Queste difficoltà sono testimoniate, d’altra parte, anche dai minori tassi di attività femminile per le donne con figli e dalla relazione inversa tra tassi di attività femminili e numero di figli avuti . Un fenomeno che non è solo italiano, ad esempio in Germania e nei Paesi Bassi si osserva una dinamica analoga, ma non è generalizzato nel contesto europeo. Ciò vuol dire che a livello macro, generale, la conciliazione lavoro/famiglia è un evento possibile. E conciliare è l’aspirazione delle madri intervistate che hanno mostrato a livello individuale dei comportamenti virtuosi meritevoli di essere supportati da specifici interventi di policy.

Questo risultato può essere dovuto in parte anche ad un effetto strutturale: ad esempio le donne con un più elevato titolo di studio tendono ad avere figli ad età più avanzate e quindi hanno dalla loro nonni più anziani e per questo, verosimilmente, meno disponibili.

Tuttavia, questa componente strutturale di tipo demografico non è in grado di spiegare completamente l’entità delle flessioni riscontrate.

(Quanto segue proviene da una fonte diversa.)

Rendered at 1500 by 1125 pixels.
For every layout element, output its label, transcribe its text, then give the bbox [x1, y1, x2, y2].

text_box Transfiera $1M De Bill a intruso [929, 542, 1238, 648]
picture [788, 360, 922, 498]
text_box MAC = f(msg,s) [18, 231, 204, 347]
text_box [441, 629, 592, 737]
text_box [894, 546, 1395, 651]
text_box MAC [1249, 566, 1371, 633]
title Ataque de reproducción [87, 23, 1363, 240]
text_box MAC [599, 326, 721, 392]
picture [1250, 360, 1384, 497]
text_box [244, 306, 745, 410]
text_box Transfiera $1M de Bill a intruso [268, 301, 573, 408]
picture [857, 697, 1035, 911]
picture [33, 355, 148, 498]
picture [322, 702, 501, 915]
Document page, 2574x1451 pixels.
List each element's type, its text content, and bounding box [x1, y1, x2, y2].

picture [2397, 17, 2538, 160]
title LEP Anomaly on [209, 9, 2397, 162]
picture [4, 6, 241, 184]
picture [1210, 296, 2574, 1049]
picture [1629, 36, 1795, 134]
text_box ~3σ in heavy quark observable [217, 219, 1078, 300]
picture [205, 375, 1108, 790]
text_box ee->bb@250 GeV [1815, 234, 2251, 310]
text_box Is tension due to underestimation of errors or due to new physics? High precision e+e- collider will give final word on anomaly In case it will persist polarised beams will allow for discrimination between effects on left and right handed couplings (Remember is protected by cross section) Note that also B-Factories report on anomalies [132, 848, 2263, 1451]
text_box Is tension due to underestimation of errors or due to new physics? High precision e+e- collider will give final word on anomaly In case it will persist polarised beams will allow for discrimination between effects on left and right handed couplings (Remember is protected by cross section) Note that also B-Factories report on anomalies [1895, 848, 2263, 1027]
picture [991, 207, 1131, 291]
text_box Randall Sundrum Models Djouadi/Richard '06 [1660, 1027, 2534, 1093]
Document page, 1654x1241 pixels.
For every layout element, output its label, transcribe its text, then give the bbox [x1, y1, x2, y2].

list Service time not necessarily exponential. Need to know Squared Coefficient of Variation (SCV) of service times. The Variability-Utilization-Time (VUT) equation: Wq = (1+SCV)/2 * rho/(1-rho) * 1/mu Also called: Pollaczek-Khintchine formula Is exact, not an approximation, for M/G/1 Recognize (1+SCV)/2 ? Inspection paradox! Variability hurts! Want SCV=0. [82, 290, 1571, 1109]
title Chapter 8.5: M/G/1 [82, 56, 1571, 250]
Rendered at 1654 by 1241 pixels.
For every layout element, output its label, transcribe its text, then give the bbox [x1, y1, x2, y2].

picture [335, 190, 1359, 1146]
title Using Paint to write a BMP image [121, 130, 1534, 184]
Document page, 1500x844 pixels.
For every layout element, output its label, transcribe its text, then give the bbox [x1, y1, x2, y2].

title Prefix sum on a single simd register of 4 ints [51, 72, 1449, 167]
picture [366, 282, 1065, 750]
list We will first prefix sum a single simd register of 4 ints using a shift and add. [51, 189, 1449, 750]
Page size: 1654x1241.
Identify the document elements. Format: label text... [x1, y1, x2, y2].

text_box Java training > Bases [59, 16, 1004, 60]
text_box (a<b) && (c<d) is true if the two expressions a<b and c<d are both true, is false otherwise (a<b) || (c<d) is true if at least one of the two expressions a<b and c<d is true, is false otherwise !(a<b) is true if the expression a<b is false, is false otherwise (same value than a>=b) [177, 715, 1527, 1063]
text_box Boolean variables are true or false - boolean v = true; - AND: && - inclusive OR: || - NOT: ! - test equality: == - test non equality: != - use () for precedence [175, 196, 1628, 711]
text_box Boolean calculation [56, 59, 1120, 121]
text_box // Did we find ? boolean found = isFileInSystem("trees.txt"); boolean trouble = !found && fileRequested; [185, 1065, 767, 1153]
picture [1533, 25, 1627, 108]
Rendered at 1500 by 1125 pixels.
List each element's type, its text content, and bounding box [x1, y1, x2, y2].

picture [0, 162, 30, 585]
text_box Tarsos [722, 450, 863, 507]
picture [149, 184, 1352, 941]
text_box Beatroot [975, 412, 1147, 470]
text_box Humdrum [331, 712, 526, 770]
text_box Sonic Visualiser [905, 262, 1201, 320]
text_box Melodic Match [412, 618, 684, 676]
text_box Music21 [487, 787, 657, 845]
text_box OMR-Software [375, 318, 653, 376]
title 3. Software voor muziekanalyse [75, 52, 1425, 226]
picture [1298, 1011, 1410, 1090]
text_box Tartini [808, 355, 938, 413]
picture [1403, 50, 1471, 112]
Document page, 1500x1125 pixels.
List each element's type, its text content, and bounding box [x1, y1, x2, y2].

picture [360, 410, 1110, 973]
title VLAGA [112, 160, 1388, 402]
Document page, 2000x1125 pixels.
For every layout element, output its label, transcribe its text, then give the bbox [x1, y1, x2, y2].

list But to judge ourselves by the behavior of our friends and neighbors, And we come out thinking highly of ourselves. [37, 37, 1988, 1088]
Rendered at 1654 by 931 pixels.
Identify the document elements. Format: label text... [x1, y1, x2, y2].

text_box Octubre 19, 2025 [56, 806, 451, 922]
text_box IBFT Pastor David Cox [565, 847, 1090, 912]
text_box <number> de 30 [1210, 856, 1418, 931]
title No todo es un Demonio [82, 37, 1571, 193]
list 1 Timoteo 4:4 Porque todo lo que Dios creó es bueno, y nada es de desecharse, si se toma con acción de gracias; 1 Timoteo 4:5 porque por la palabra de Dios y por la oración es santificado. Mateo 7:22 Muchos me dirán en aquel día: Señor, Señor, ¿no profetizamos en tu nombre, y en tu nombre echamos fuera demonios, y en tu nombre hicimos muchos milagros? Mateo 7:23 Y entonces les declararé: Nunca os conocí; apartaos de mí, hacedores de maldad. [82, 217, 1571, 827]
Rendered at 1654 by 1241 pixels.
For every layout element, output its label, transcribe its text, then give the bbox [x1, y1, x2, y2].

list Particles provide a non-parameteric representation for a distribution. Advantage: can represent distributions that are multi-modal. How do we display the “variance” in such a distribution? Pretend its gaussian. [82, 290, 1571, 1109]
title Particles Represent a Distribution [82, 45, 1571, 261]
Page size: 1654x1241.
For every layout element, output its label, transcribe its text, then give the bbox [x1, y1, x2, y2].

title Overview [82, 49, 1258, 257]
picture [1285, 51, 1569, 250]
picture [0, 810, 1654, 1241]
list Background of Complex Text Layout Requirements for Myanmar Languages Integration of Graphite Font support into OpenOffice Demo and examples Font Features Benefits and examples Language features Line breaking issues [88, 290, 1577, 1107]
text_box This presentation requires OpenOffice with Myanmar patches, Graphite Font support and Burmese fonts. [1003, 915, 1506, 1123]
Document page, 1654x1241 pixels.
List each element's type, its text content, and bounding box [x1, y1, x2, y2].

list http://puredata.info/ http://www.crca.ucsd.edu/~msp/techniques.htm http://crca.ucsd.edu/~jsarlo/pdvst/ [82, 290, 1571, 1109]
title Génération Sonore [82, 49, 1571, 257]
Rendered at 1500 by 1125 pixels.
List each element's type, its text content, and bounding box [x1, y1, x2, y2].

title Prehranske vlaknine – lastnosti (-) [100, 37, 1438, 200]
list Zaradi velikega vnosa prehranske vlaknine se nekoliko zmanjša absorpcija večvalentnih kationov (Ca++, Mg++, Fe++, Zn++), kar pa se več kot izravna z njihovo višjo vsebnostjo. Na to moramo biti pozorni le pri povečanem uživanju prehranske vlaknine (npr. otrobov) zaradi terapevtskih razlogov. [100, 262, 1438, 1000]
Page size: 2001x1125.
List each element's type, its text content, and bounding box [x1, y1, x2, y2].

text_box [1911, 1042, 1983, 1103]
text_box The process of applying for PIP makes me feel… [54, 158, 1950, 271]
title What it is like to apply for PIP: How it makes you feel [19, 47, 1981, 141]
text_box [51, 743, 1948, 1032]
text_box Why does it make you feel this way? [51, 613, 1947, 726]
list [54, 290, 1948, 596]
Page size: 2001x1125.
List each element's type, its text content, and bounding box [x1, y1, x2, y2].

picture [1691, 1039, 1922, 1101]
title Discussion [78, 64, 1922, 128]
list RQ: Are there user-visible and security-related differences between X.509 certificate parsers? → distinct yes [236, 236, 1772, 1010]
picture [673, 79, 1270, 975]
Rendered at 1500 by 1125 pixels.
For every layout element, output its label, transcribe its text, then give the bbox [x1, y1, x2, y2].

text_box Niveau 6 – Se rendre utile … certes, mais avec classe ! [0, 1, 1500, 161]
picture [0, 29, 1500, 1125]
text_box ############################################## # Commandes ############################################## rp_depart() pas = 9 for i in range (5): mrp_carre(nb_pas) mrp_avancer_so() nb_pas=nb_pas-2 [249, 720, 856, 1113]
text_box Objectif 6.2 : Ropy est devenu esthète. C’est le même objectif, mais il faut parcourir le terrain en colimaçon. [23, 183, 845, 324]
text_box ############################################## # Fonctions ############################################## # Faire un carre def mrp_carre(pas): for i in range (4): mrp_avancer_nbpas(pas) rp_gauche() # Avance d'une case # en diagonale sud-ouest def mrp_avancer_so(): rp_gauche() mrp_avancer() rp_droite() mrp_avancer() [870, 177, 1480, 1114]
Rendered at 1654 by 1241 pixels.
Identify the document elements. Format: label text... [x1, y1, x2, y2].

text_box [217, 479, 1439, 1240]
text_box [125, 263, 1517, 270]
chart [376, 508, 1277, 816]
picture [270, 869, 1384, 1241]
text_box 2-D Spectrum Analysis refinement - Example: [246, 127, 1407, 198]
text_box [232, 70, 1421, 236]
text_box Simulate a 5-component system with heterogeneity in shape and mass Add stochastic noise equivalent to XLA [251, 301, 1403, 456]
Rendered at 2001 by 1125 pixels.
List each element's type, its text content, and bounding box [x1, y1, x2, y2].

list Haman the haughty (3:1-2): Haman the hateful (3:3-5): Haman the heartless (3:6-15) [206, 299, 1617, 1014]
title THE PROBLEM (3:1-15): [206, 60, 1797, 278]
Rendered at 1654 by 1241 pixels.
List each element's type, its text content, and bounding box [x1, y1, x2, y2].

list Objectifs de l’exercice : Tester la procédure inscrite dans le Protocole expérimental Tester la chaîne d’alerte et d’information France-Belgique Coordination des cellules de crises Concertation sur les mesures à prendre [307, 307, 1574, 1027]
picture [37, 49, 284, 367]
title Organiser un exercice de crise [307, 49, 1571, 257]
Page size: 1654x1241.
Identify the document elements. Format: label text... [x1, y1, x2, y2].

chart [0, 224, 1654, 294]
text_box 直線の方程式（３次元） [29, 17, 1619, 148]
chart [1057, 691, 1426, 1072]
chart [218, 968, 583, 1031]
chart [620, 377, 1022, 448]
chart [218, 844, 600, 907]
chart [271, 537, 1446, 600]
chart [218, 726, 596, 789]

A tale proposito occorre ricordare che il livello di istruzione è anche una buona proxy dello status socio-economico: uno status più elevato consente alle donne, verosimilmente, di ampliare il ventaglio delle loro scelte di cura dei bambini. Inoltre, vi è una crescente tendenza a considerare i servizi per bambini dal punto di vista pedagogico sociale. In quest’ottica, a venire messo in rilievo è soprattutto il contributo dei servizi di assistenza all’infanzia per lo sviluppo del bambino: le quote crescenti rispetto al passato di frequenza dell’asilo nido fanno pensare a una crescente diffusione della cultura del nido come un’opportunità educativa e di socializzazione.
E’ utile, infatti, riportare anche la quota di madri lavoratrici che hanno dichiarato di utilizzare, anche saltuariamente, servizi per l’infanzia (asilo nido, baby parking, ecc.) quando questa non costituisce la modalità di affido prevalente.
Questa proporzione è pari all’11,7%.
Le differenze principali tra le varie tipologie di coppia si riscontrano considerando il numero di figli e, ancora una volta, è un fatto culturale.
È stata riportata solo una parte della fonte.